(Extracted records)
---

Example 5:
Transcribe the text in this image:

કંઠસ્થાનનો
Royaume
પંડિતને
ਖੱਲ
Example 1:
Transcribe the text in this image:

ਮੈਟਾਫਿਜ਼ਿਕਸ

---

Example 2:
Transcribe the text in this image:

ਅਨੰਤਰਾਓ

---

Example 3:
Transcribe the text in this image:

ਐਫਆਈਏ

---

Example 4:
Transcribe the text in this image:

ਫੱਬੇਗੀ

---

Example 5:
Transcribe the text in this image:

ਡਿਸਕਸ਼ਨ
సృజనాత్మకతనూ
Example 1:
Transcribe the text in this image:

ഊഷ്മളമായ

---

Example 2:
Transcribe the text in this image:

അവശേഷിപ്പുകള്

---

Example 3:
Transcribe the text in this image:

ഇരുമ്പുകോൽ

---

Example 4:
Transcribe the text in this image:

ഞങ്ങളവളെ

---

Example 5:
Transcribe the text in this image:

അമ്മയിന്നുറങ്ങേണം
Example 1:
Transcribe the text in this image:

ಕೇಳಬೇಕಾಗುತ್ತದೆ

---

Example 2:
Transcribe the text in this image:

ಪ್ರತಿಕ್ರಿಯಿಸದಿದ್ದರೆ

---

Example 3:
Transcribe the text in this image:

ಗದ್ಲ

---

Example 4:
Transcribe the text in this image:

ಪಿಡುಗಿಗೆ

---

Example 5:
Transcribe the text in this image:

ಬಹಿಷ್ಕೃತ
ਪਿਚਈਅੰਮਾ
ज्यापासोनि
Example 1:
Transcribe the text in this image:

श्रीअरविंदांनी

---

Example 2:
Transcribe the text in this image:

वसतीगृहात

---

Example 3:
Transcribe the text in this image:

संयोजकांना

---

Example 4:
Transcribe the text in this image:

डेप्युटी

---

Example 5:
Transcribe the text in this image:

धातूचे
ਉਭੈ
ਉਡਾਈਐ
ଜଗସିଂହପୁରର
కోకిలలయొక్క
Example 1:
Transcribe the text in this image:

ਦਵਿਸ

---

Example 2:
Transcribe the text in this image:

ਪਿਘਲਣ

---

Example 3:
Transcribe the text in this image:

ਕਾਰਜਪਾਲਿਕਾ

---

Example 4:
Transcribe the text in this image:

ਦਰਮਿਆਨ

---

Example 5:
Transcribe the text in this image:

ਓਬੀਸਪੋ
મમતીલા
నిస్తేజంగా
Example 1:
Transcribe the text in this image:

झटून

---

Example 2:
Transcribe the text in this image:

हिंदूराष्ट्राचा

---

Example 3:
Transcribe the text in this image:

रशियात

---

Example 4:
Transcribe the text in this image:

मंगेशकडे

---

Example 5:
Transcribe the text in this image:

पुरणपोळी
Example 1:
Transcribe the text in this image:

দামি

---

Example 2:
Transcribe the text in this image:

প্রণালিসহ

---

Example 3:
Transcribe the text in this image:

▶ [What the task asks]: Would you return all of the data exactly as it stands above?

▶ [Output below]:
---

Example 5:
Transcribe the text in this image:

કંઠસ્થાનનો
Royaume
પંડિતને
ਖੱਲ
Example 1:
Transcribe the text in this image:

ਮੈਟਾਫਿਜ਼ਿਕਸ

---

Example 2:
Transcribe the text in this image:

ਅਨੰਤਰਾਓ

---

Example 3:
Transcribe the text in this image:

ਐਫਆਈਏ

---

Example 4:
Transcribe the text in this image:

ਫੱਬੇਗੀ

---

Example 5:
Transcribe the text in this image:

ਡਿਸਕਸ਼ਨ
సృజనాత్మకతనూ
Example 1:
Transcribe the text in this image:

ഊഷ്മളമായ

---

Example 2:
Transcribe the text in this image:

അവശേഷിപ്പുകള്

---

Example 3:
Transcribe the text in this image:

ഇരുമ്പുകോൽ

---

Example 4:
Transcribe the text in this image:

ഞങ്ങളവളെ

---

Example 5:
Transcribe the text in this image:

അമ്മയിന്നുറങ്ങേണം
Example 1:
Transcribe the text in this image:

ಕೇಳಬೇಕಾಗುತ್ತದೆ

---

Example 2:
Transcribe the text in this image:

ಪ್ರತಿಕ್ರಿಯಿಸದಿದ್ದರೆ

---

Example 3:
Transcribe the text in this image:

ಗದ್ಲ

---

Example 4:
Transcribe the text in this image:

ಪಿಡುಗಿಗೆ

---

Example 5:
Transcribe the text in this image:

ಬಹಿಷ್ಕೃತ
ਪਿਚਈਅੰਮਾ
ज्यापासोनि
Example 1:
Transcribe the text in this image:

श्रीअरविंदांनी

---

Example 2:
Transcribe the text in this image:

वसतीगृहात

---

Example 3:
Transcribe the text in this image:

संयोजकांना

---

Example 4:
Transcribe the text in this image:

डेप्युटी

---

Example 5:
Transcribe the text in this image:

धातूचे
ਉਭੈ
ਉਡਾਈਐ
ଜଗସିଂହପୁରର
కోకిలలయొక్క
Example 1:
Transcribe the text in this image:

ਦਵਿਸ

---

Example 2:
Transcribe the text in this image:

ਪਿਘਲਣ

---

Example 3:
Transcribe the text in this image:

ਕਾਰਜਪਾਲਿਕਾ

---

Example 4:
Transcribe the text in this image:

ਦਰਮਿਆਨ

---

Example 5:
Transcribe the text in this image:

ਓਬੀਸਪੋ
મમતીલા
నిస్తేజంగా
Example 1:
Transcribe the text in this image:

झटून

---

Example 2:
Transcribe the text in this image:

हिंदूराष्ट्राचा

---

Example 3:
Transcribe the text in this image:

रशियात

---

Example 4:
Transcribe the text in this image:

मंगेशकडे

---

Example 5:
Transcribe the text in this image:

पुरणपोळी
Example 1:
Transcribe the text in this image:

দামি

---

Example 2:
Transcribe the text in this image:

প্রণালিসহ

---

Example 3:
Transcribe the text in this image:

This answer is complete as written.